**Records for processing**
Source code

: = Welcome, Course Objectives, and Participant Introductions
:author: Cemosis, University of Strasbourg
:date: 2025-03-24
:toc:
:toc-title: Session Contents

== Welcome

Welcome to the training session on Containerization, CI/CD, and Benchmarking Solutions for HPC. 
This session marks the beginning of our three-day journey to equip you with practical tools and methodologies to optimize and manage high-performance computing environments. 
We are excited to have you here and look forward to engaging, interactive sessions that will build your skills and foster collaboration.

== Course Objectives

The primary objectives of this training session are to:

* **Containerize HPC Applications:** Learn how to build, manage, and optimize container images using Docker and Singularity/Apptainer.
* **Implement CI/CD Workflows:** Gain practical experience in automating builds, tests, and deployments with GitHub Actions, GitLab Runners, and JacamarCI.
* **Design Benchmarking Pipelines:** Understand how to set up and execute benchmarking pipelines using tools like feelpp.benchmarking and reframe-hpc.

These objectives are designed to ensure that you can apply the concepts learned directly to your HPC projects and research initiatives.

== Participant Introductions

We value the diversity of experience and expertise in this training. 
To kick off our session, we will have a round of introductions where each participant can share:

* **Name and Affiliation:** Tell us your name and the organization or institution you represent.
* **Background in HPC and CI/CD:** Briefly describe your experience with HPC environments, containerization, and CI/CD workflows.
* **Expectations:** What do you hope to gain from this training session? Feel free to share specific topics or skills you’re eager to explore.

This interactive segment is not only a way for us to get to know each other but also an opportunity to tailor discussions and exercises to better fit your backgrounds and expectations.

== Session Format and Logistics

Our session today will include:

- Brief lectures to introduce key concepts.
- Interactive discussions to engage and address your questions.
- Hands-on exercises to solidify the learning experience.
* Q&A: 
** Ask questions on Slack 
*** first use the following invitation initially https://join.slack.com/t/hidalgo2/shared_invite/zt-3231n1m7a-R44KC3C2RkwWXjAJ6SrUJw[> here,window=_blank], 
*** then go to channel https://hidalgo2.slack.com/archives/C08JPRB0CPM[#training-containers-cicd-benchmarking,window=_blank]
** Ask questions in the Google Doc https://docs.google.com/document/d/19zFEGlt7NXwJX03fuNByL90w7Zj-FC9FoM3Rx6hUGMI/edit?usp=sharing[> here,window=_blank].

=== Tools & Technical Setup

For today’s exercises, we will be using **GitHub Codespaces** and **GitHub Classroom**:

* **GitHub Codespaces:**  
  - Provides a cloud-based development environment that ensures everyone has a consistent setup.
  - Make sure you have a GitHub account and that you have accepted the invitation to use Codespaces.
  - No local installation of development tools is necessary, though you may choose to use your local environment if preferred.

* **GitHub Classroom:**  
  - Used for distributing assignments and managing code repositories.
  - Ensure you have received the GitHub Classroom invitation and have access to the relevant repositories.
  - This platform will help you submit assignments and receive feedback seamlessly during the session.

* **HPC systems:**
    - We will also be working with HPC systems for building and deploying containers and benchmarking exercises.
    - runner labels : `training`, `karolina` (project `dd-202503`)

* * *

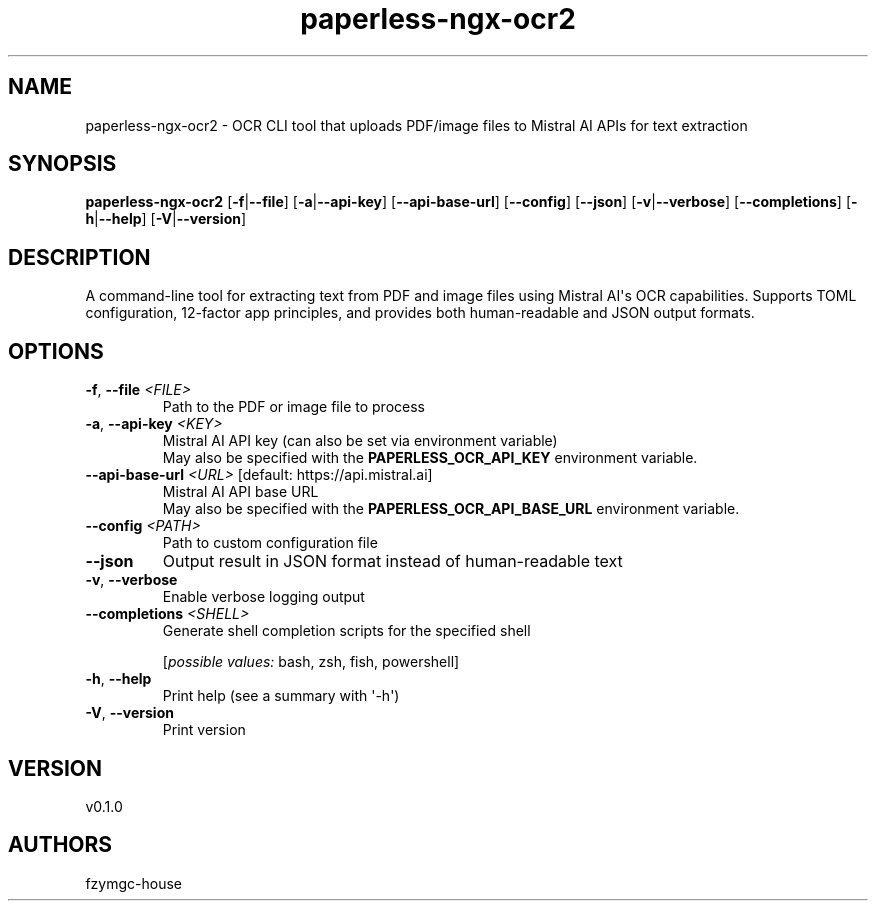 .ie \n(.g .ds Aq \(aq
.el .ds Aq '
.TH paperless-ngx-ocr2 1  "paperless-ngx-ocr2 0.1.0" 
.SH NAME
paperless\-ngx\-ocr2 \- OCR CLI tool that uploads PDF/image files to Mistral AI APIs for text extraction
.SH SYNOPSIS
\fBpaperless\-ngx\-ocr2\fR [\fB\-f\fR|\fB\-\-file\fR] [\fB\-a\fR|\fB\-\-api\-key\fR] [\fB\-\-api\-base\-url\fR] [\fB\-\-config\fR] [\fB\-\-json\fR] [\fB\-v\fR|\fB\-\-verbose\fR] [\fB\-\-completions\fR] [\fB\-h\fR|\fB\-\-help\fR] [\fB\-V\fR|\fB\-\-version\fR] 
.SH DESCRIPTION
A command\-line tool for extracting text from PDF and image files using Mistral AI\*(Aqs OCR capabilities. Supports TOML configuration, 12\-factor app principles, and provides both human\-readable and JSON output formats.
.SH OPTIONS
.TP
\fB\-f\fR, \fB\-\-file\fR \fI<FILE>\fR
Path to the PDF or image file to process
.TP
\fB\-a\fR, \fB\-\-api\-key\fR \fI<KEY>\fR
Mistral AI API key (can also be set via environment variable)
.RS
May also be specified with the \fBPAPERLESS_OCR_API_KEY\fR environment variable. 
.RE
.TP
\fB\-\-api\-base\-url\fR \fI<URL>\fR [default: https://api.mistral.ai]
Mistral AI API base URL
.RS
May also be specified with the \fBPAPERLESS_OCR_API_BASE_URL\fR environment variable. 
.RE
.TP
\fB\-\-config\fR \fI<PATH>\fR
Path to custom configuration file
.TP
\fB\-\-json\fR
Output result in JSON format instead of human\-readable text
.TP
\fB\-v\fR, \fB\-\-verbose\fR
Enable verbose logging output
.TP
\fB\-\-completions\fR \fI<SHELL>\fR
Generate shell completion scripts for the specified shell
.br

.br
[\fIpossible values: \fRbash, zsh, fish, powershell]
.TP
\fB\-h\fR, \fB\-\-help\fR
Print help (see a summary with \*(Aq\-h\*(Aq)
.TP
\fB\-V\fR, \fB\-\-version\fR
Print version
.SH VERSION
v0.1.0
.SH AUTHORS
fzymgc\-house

==

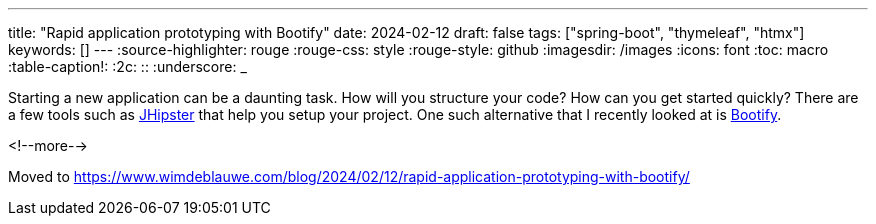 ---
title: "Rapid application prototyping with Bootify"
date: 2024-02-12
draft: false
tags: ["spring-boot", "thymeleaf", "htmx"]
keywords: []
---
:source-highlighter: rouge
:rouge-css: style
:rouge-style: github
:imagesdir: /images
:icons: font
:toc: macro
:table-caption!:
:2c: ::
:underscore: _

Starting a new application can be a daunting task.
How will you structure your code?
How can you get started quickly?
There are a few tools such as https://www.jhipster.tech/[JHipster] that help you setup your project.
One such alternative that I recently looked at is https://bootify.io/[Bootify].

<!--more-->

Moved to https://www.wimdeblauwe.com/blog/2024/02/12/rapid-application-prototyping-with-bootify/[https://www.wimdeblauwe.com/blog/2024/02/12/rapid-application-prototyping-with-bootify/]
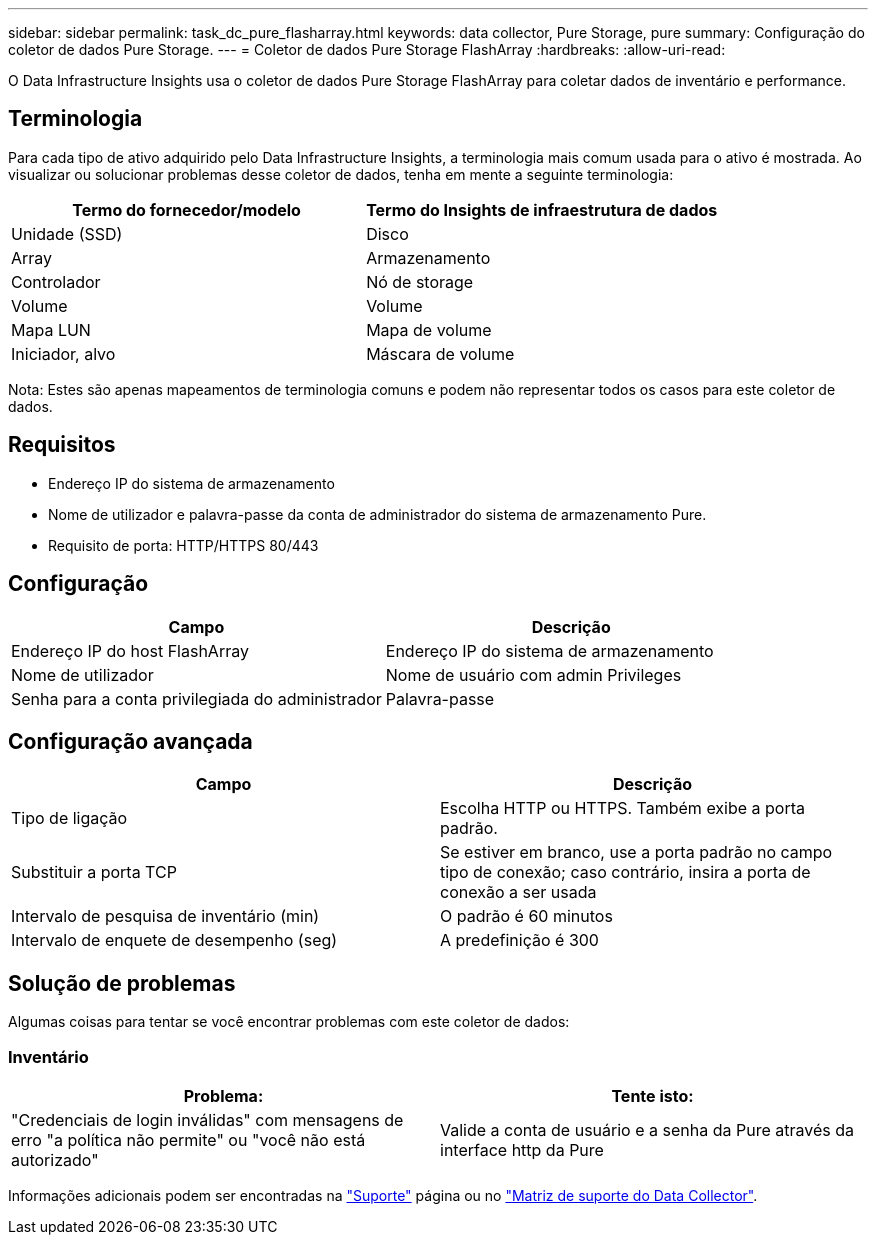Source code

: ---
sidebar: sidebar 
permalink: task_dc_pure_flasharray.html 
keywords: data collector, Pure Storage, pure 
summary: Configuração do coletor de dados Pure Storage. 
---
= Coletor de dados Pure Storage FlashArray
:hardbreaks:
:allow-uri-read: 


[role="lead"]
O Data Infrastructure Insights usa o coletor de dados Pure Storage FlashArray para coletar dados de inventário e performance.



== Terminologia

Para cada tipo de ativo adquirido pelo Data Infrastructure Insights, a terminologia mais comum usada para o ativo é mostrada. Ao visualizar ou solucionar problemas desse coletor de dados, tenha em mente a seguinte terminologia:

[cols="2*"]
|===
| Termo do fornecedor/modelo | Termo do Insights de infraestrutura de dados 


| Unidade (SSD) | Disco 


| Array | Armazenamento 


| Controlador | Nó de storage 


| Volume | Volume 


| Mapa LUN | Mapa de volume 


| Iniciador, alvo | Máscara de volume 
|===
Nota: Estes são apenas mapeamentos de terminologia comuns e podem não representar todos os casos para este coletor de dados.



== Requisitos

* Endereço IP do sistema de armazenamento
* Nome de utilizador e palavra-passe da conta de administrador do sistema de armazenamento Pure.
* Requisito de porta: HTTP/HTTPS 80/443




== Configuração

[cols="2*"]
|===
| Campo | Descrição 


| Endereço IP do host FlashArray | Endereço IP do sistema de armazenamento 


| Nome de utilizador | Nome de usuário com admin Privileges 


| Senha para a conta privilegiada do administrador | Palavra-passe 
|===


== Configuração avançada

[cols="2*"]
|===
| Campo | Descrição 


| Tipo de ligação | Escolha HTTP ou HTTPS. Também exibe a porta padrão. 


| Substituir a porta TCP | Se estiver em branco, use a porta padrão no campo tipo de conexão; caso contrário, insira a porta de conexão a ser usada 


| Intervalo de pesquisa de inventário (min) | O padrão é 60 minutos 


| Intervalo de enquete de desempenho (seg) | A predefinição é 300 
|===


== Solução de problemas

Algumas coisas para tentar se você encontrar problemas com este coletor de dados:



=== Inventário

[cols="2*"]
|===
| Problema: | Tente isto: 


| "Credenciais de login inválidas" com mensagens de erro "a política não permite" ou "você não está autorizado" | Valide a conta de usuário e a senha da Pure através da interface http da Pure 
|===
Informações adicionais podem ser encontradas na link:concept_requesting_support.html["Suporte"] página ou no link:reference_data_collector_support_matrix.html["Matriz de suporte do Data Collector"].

**Problem statement**
Please, from the material above, copy only the lines from the line with "These objectives are" up to and including the line with "This interactive segment", exactly as written.

**Result for this exercise**
These objectives are designed to ensure that you can apply the concepts learned directly to your HPC projects and research initiatives.

== Participant Introductions

We value the diversity of experience and expertise in this training. 
To kick off our session, we will have a round of introductions where each participant can share:

* **Name and Affiliation:** Tell us your name and the organization or institution you represent.
* **Background in HPC and CI/CD:** Briefly describe your experience with HPC environments, containerization, and CI/CD workflows.
* **Expectations:** What do you hope to gain from this training session? Feel free to share specific topics or skills you’re eager to explore.

This interactive segment is not only a way for us to get to know each other but also an opportunity to tailor discussions and exercises to better fit your backgrounds and expectations.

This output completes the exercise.